Gespeicherte Dateneinträge:
━━━━━━━━
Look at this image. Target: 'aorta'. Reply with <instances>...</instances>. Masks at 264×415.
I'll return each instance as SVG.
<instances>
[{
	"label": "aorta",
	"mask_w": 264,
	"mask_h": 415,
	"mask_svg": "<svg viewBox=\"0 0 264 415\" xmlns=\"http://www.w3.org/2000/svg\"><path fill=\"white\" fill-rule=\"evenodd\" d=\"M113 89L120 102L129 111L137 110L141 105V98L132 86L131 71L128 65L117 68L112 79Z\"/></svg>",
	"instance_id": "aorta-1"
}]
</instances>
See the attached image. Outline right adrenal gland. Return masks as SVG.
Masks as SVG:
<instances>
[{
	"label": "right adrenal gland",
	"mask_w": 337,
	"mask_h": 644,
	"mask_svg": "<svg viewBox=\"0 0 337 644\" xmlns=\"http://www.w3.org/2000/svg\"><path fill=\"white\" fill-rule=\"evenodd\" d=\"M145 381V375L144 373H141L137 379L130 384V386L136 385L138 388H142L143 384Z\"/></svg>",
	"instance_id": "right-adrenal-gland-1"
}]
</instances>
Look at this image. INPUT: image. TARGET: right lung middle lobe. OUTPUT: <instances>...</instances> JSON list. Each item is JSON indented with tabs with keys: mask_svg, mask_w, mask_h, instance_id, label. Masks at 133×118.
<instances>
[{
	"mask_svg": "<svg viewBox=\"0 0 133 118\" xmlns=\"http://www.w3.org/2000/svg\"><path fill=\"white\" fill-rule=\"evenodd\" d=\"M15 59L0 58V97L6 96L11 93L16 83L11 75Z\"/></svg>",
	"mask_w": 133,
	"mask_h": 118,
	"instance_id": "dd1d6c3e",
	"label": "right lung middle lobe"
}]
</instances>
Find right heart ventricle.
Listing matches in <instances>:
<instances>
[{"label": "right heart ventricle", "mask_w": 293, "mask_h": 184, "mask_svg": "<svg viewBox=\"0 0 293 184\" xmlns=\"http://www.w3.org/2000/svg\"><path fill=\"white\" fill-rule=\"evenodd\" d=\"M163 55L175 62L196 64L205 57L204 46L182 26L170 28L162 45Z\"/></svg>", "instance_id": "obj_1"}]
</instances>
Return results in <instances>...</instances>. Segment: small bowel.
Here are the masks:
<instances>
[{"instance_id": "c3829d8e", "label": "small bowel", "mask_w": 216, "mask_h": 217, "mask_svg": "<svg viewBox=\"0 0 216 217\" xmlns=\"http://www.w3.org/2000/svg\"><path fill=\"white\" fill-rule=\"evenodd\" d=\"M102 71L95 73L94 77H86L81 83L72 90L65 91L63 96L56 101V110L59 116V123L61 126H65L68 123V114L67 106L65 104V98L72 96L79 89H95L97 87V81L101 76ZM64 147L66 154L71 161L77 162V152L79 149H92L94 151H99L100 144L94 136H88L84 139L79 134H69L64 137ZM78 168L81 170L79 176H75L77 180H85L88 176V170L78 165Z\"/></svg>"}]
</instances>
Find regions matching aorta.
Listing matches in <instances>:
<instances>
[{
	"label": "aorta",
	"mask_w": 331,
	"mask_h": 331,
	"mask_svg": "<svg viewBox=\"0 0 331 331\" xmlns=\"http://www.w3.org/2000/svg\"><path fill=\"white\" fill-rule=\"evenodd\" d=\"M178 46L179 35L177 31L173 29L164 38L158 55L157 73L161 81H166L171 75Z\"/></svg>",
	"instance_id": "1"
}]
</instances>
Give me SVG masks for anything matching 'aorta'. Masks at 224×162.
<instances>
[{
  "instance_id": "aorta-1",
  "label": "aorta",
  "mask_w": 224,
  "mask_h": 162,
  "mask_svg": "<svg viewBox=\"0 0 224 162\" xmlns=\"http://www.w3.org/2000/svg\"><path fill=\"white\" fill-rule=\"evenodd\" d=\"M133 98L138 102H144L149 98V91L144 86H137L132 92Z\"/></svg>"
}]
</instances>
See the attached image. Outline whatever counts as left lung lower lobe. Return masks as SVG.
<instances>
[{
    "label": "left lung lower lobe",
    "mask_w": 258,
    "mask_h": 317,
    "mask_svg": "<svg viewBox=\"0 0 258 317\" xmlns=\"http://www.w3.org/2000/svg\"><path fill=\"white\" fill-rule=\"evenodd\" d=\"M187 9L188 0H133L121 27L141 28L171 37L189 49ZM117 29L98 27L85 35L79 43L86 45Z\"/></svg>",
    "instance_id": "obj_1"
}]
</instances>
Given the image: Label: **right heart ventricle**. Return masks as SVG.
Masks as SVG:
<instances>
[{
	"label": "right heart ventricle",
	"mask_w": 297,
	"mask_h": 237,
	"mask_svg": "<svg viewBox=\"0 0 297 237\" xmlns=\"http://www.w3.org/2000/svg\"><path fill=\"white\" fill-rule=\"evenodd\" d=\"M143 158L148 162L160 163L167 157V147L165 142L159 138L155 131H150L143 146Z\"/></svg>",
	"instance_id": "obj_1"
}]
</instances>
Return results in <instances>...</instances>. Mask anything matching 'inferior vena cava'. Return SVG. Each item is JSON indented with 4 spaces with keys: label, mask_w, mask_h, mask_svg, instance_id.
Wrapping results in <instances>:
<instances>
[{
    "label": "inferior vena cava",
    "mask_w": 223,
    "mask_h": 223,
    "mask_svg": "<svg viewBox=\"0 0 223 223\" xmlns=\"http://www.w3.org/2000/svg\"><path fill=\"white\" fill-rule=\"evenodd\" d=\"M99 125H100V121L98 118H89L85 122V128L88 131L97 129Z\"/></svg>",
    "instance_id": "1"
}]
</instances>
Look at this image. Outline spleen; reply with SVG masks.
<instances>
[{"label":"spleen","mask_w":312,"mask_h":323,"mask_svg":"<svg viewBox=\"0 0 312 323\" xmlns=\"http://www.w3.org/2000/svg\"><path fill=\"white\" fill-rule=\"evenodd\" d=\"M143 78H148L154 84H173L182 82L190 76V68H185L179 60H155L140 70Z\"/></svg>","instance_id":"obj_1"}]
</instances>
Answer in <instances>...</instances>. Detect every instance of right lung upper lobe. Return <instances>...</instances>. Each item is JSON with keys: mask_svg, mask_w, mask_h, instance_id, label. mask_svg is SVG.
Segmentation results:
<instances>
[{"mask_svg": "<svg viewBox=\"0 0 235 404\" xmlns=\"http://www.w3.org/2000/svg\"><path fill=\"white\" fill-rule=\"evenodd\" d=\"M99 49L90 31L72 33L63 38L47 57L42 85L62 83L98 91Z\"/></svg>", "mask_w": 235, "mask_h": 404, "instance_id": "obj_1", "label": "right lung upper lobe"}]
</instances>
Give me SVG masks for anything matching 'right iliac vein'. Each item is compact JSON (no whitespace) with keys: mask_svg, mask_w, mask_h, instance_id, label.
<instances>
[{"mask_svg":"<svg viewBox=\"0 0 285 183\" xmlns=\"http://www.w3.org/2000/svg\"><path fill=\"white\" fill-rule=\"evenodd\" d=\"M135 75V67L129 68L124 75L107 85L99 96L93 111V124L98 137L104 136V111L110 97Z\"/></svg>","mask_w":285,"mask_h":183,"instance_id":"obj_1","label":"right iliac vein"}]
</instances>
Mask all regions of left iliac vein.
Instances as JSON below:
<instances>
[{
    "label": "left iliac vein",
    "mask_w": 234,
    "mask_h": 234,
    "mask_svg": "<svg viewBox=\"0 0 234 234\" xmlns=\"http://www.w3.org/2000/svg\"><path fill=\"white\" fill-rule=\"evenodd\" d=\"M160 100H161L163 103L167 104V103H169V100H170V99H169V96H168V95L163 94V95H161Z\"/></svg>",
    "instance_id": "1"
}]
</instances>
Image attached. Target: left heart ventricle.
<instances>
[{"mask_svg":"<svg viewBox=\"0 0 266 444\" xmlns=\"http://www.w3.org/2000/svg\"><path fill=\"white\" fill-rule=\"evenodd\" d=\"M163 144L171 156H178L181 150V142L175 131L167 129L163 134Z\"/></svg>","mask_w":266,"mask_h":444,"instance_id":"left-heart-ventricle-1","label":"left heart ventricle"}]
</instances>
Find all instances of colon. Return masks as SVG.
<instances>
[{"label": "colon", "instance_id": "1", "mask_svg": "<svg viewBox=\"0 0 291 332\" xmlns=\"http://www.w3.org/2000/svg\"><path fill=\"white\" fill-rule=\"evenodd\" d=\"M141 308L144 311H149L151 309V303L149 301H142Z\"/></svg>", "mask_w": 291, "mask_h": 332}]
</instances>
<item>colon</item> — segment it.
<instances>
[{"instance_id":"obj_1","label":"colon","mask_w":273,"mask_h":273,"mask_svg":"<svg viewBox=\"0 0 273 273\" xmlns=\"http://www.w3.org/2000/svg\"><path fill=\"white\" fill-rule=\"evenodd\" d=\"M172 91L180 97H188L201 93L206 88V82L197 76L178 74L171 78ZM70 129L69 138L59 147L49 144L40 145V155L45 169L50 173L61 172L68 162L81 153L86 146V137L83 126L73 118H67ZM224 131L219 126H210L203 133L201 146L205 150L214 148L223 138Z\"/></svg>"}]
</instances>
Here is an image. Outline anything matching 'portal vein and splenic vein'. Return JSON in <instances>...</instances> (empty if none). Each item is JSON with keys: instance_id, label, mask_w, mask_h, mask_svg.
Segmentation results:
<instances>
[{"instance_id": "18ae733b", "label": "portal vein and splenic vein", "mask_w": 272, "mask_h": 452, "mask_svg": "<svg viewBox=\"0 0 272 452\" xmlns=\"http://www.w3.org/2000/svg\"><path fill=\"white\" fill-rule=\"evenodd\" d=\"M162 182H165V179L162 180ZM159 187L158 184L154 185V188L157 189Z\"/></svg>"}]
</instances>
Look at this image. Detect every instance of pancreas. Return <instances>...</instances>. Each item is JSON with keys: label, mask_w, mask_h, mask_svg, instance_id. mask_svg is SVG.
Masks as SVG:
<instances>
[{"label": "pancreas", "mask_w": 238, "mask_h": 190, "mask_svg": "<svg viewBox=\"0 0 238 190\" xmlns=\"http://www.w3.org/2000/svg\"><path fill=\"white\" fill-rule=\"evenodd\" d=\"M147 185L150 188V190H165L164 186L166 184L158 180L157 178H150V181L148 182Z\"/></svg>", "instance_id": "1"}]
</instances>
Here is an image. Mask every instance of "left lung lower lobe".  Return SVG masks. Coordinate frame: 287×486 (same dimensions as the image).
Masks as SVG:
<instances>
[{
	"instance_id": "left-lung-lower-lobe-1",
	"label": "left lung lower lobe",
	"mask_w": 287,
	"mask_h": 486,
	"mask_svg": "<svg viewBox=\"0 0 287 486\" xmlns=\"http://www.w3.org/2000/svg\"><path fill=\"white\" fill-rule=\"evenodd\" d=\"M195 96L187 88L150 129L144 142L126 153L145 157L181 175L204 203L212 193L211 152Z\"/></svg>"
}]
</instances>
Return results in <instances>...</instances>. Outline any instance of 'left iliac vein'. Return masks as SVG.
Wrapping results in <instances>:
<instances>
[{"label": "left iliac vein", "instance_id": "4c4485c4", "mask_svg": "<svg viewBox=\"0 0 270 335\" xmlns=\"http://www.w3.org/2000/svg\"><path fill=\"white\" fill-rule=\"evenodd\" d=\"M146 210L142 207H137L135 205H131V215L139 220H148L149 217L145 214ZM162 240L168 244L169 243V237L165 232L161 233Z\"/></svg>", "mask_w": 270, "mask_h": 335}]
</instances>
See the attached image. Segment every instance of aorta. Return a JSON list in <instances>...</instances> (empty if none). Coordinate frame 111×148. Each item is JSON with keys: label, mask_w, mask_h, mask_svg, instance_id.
━━━━━━━━
◆ Deine Aufgabe:
Sammeln Sie aus dem obigen Material jede Zeile, in der die Zeichenfolge „Detect“ vorkommt, und übernehmen Sie diese Zeilen unverändert. Achten Sie dabei auf Groß- und Kleinschreibung.

◆ Musterlösung:
Answer in <instances>...</instances>. Detect every instance of right lung upper lobe. Return <instances>...</instances>. Each item is JSON with keys: mask_svg, mask_w, mask_h, instance_id, label. mask_svg is SVG.
Look at this image. Detect every instance of pancreas. Return <instances>...</instances>. Each item is JSON with keys: label, mask_w, mask_h, mask_svg, instance_id. mask_svg is SVG.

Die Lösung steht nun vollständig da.